Ein Perspektivwechsel vollzieht sich in Mary Kellys Werkzyklen „Ante-Partum“ und „Post-Partum“: Die Künstlerin schildert als (werdende) Mutter ihre Schwanger- und Mutterschaft. Auch Manjari Sharma und Irina Rozovsky dokumentieren in „To See Your Face“ von 2016/17 die Zeit bis zur Geburt in einem Smartphone-Dialog. Es gibt aber auch die enttäuschte – oder überzeugte – künstlerische Absage an Mutterschaft.

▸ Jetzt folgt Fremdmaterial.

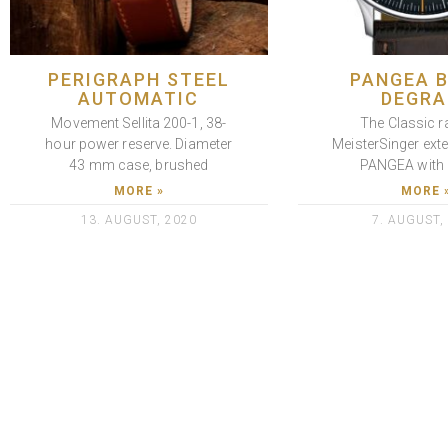
PERIGRAPH STEEL
PANGEA 
AUTOMATIC
DEGRA
Movement Sellita 200-1, 38-
The Classic r
hour power reserve. Diameter
MeisterSinger ext
43 mm case, brushed
PANGEA with 
MORE »
MORE 
13. AUGUST, 2020
7. AUGUST,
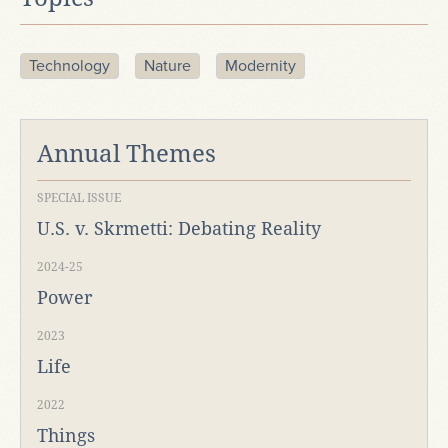
Technology
Nature
Modernity
Annual Themes
SPECIAL ISSUE
U.S. v. Skrmetti: Debating Reality
2024-25
Power
2023
Life
2022
Things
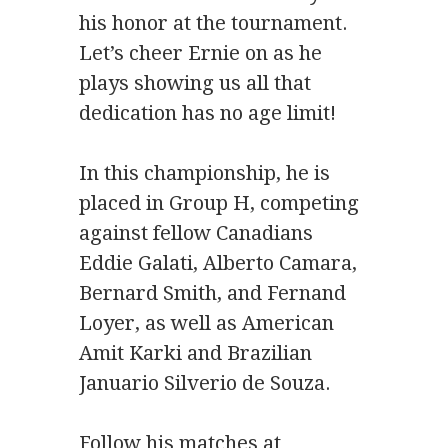
his honor at the tournament.
Let’s cheer Ernie on as he
plays showing us all that
dedication has no age limit!
In this championship, he is
placed in Group H, competing
against fellow Canadians
Eddie Galati, Alberto Camara,
Bernard Smith, and Fernand
Loyer, as well as American
Amit Karki and Brazilian
Januario Silverio de Souza.
Follow his matches at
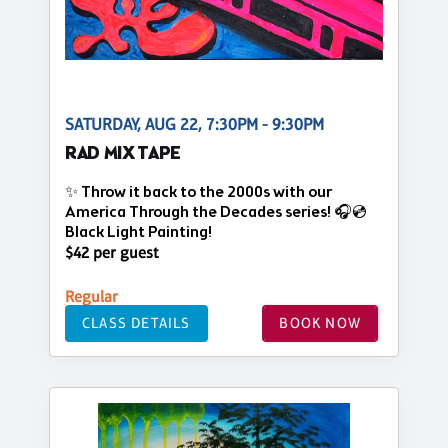
SATURDAY, AUG 22, 7:30PM - 9:30PM
RAD MIX TAPE
✨ Throw it back to the 2000s with our
America Through the Decades series! 🎧💿
Black Light Painting!
$42 per guest
Regular
CLASS DETAILS
BOOK NOW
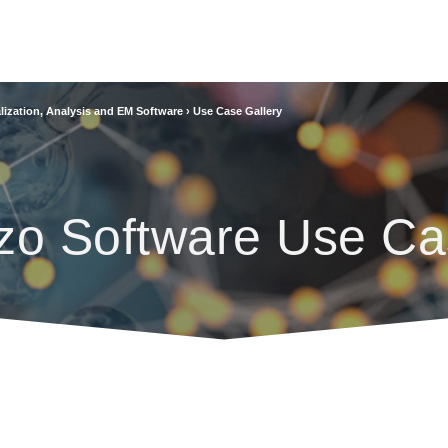
lization, Analysis and EM Software
›
Use Case Gallery
zo Software Use Ca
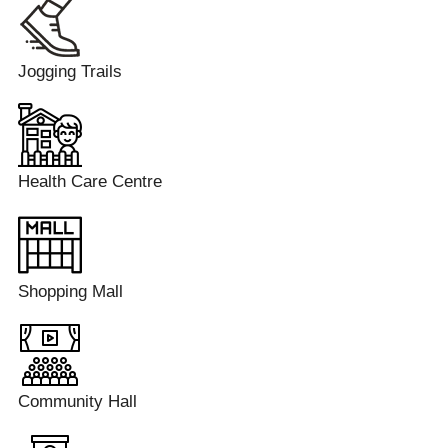
Jogging Trails
Health Care Centre
Shopping Mall
Community Hall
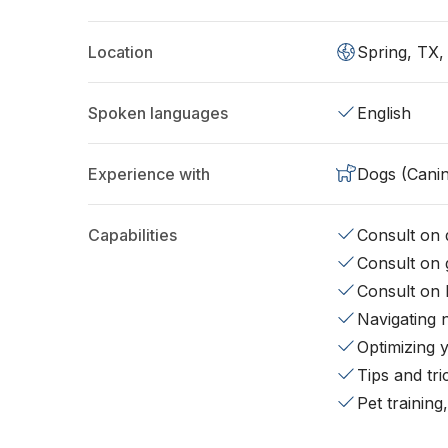
Location
Spring, TX
Spoken languages
English
Experience with
Dogs (Cani
Capabilities
Consult on d
Consult on 
Consult on 
Navigating 
Optimizing 
Tips and tr
Pet training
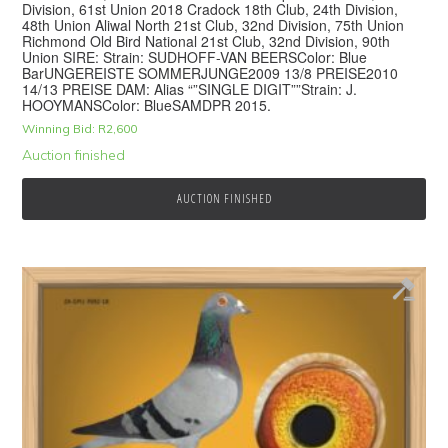
Division, 61st Union 2018 Cradock 18th Club, 24th Division,
48th Union Aliwal North 21st Club, 32nd Division, 75th Union
Richmond Old Bird National 21st Club, 32nd Division, 90th
Union SIRE: Strain: SUDHOFF-VAN BEERSColor: Blue
BarUNGEREISTE SOMMERJUNGE2009 13/8 PREISE2010
14/13 PREISE DAM: Alias “”SINGLE DIGIT””Strain: J.
HOOYMANSColor: BlueSAMDPR 2015.
Winning Bid:
R
2,600
Auction finished
AUCTION FINISHED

So bei Tracey Emin oder, augenzwinkernd, bei Valie Export, die als Kind-Ersatz einen Staubsauger liebkost. Elina Brotherus führt nach frustrierend erfolglosen Versuchen, schwanger zu werden, gegen glücklichere Mütter ihren Dackel ins Feld („My Dog Is Cuter Than Your Ugly Baby“, 2013).
In diesen und weiteren Werken wird deutlich, dass Mutterschaft alles andere als eine feste anthropologische Konstante ist. Vielmehr ist sie kulturell geprägt und unterliegt dem geschichtlichen Wandel. Wer aber „Mutter!“ sagt, sollte auch „Vater!“ sagen. Die Kunsthalle Mannheim schuldet uns noch eine – hoffentlich ähnlich Horizont erweiternde, anrührende – Schau.